PROXY_ADDRESS = 'http://yourproxy:port'

DOWNLOADER_MIDDLEWARES = {
    'yourproject.middlewares.MyProxyMiddleware': 750,
}

Rotating Proxies Automatically

The proxy middleware examples we provided are a start, but their most significant advantage lies in their customization to fit your needs. One of the most common customizations is introducing automatic proxy rotation.

The easiest method to achieve rotation is by using IPRoyal's rotating proxies. Then, the IPs will rotate even if you have a static proxy setup in Scrapy. This might not be suitable for large-scale Scrapy projects that require more custom IP rotation.

We can use the already mentioned third-party middleware, scrapy-rotating-proxy. Just as before, we need to edit the settings.py file to add downloader middleware and a rotating proxy list. Except this time, we’ll add multiple static proxies that our Scrapy spider can access.

ROTATING_PROXY_LIST = [
    'http://IProyal:[email protected]:3128',
    'http://IProyal:[email protected]:3127',
	'http://IProyal:[email protected]:3126'
	'http://IProyal:[email protected]:3125'
    # you can add as many static proxies as you need here
]

DOWNLOADER_MIDDLEWARES = {

    'scrapy.downloadermiddlewares.httpcompression.HttpCompressionMiddleware': 810,
    'rotating_proxies.middlewares.RotatingProxyMiddleware': 610,
    'rotating_proxies.middlewares.BanDetectionMiddleware': 620,
}

This Scrapy proxy middleware will automatically rotate your private static proxy pool for each request by selecting a different proxy from your list, ensuring IP cycling. If a proxy is banned, proxy rotation doesn't stop. Instead, the restricted IPs are taken out of rotation, and requests are switched to others.

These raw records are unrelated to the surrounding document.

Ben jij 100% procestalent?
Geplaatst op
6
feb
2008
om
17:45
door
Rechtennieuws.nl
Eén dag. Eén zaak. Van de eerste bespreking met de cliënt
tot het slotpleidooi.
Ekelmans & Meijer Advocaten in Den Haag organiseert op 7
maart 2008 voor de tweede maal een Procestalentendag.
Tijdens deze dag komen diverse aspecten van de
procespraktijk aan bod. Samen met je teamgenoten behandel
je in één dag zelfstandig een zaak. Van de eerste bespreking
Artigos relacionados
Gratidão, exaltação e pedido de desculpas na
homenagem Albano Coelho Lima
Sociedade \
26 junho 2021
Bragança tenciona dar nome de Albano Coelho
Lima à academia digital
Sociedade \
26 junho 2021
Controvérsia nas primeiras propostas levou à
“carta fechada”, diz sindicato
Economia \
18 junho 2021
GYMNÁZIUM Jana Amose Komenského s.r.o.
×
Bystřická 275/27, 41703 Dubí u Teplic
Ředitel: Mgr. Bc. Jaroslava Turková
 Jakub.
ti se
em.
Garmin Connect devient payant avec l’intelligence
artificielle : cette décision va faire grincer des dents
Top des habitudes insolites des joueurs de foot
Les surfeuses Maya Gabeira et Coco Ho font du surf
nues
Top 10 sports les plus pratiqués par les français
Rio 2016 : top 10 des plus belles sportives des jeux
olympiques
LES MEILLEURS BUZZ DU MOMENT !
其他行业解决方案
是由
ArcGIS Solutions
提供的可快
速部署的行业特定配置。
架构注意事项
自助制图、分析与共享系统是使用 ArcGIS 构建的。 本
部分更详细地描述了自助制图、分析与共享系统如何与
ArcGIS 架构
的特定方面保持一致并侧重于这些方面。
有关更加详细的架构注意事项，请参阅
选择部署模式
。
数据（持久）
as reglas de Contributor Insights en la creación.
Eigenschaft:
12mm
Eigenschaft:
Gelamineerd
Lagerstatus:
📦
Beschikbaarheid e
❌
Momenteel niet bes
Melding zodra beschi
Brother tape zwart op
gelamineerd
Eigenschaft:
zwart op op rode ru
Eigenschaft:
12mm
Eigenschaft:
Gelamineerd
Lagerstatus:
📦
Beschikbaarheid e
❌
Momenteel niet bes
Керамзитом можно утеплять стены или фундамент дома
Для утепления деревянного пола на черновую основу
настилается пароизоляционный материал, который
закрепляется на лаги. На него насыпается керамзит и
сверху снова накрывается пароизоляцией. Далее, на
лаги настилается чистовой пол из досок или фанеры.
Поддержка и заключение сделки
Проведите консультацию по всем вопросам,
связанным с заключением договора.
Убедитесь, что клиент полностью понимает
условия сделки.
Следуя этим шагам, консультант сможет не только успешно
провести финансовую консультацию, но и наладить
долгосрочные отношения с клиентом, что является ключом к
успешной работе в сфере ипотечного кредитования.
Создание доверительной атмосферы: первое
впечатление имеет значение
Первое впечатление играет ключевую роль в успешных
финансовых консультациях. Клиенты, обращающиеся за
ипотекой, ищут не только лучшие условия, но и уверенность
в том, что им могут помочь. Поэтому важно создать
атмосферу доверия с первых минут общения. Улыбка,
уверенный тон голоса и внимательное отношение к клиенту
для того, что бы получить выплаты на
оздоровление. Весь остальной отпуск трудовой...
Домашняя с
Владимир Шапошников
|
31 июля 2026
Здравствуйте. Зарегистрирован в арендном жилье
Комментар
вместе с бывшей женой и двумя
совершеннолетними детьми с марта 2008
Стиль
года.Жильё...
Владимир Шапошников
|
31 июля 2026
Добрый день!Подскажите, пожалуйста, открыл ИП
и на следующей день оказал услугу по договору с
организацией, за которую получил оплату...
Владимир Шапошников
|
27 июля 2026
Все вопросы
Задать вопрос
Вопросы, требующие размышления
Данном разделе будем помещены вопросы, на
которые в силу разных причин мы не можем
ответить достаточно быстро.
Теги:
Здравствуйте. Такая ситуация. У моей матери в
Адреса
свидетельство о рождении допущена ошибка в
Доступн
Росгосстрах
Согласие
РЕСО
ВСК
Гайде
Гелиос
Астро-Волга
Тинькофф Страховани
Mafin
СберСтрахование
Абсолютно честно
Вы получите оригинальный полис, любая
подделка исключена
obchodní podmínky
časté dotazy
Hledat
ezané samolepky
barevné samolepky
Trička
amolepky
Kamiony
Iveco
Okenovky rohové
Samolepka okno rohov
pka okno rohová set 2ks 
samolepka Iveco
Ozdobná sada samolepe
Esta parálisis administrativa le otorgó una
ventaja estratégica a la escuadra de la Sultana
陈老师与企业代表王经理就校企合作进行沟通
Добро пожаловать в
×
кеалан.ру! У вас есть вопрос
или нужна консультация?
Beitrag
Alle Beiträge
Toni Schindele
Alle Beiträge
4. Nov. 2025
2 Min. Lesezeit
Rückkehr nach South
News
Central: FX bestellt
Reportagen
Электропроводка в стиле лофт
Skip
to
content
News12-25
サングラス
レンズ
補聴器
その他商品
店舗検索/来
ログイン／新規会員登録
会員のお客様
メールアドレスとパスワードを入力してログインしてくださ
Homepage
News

You can adjust download delays and concurrent requests of your Scrapy spider. Since the IP is changed with every new request, this will effectively change your IP rotation intervals.

DOWNLOAD_DELAY = 5  # delay 5 seconds between requests
CONCURRENT_REQUESTS_PER_DOMAIN = 1

Proxy reuse can happen with such proxy rotation middleware, so it's essential to use as large a static proxy pool as possible. Although the pool is managed automatically by blocking restricted IPs, it might be useful to add various settings in Scrapy for the middleware to fit your project.

ROTATING_PROXY_CLOSE_SPIDER = True  # Closes spider if all proxies fail
ROTATING_PROXY_PAGE_RETRY_TIMES = 5  # Retry attempts per page before switching proxy
ROTATING_PROXY_BAN_POLICY = 'rotating_proxies.policy.BanDetectPolicy'  # Ban detection strategy
RETRY_ENABLED = True
RETRY_TIMES = 10  # Retry failed requests up to 10 times

Testing Your Scrapy Proxy Integration

We demonstrated how to write and run your Scrapy scripts in our full Scrapy tutorial. There are multiple ways of testing whether your Scrapy script sends requests through a proxy. Running a Scrapy shell command is the easiest one to implement since you don't need to write a dedicated script or modify existing ones.

Paste the command below into your terminal and wait for Scrapy to fetch the page. Since it's an IP echo URL, it will return your IP address.

scrapy shell 'https://ifconfig.me/ip'

2. Then you only need to print the IP address returned. If it's one of the proxies in the Scrapy list you defined earlier, your proxy setup works fine.

print(response.text.strip())

Best Practices for Proxy Management

Per-request IP rotation is best for avoiding detection and when scraping most webpages.
Avoid unreliable or free proxies as they are unlikely to bring the desired results, or can even be honeypots used to log activity and leak your IP.
Rotating residential proxies are best for Scrapy projects, although for less strict websites, datacenter ones might work as well.
Don't forget to rotate User-Agent and other headers together with proxies.
Monitor proxy authentication status and health by logging their success rate, latency, ban frequency, and other relevant metrics.
Replace IPs and add fresh ones to your pool regularly.

Conclusion

Mastering proxies in Scrapy will enable you to collect large-scale data from various websites. Yet, some websites might not work for reasons other than your proxy use. JavaScript-heavy sites are better scraped with tools such as Splash or might require Beautiful Soup and Selenium.